■ BRIEF ■
Substitute "Snap-in" for "Glue-down" and write out the text of the records again with nothing else changed. Omit the pictures.

■ SOURCE MATERIAL ■
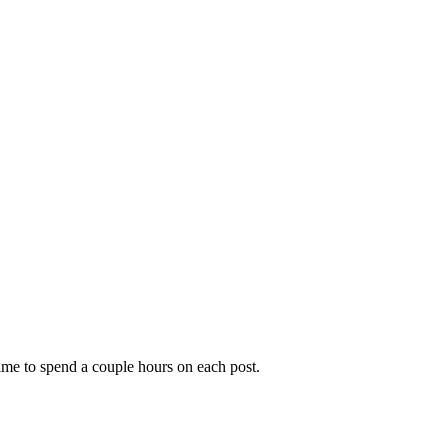
time to spend a couple hours on each post.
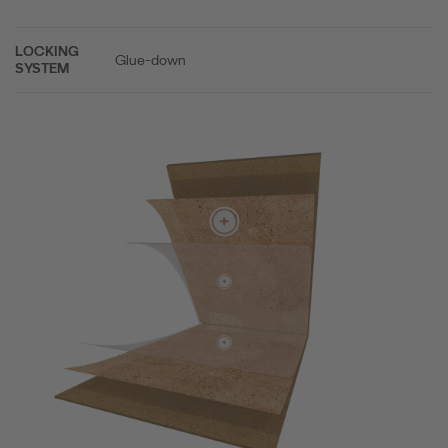
LOCKING
Glue-down
SYSTEM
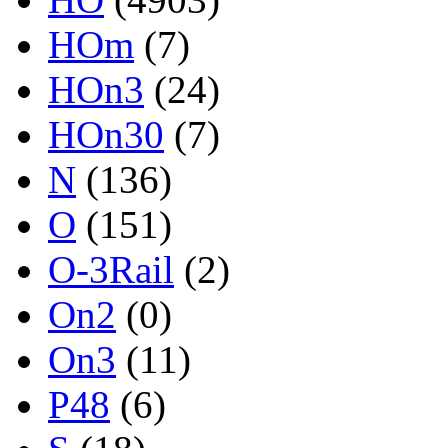
HOm
(7)
HOn3
(24)
HOn30
(7)
N
(136)
O
(151)
O-3Rail
(2)
On2
(0)
On3
(11)
P48
(6)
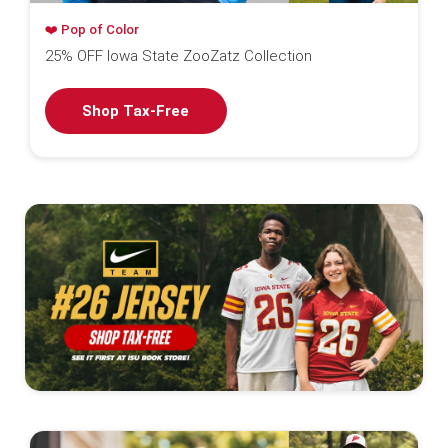
❤️ Pop of Color
25% OFF Iowa State ZooZatz Collection
Shop Tax-Free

■ EXPECTED OUTPUT ■
time to spend a couple hours on each post.
LOCKING
Snap-in
SYSTEM
HOm
(7)
HOn3
(24)
HOn30
(7)
N
(136)
O
(151)
O-3Rail
(2)
On2
(0)
On3
(11)
P48
(6)
❤️ Pop of Color
25% OFF Iowa State ZooZatz Collection
Shop Tax-Free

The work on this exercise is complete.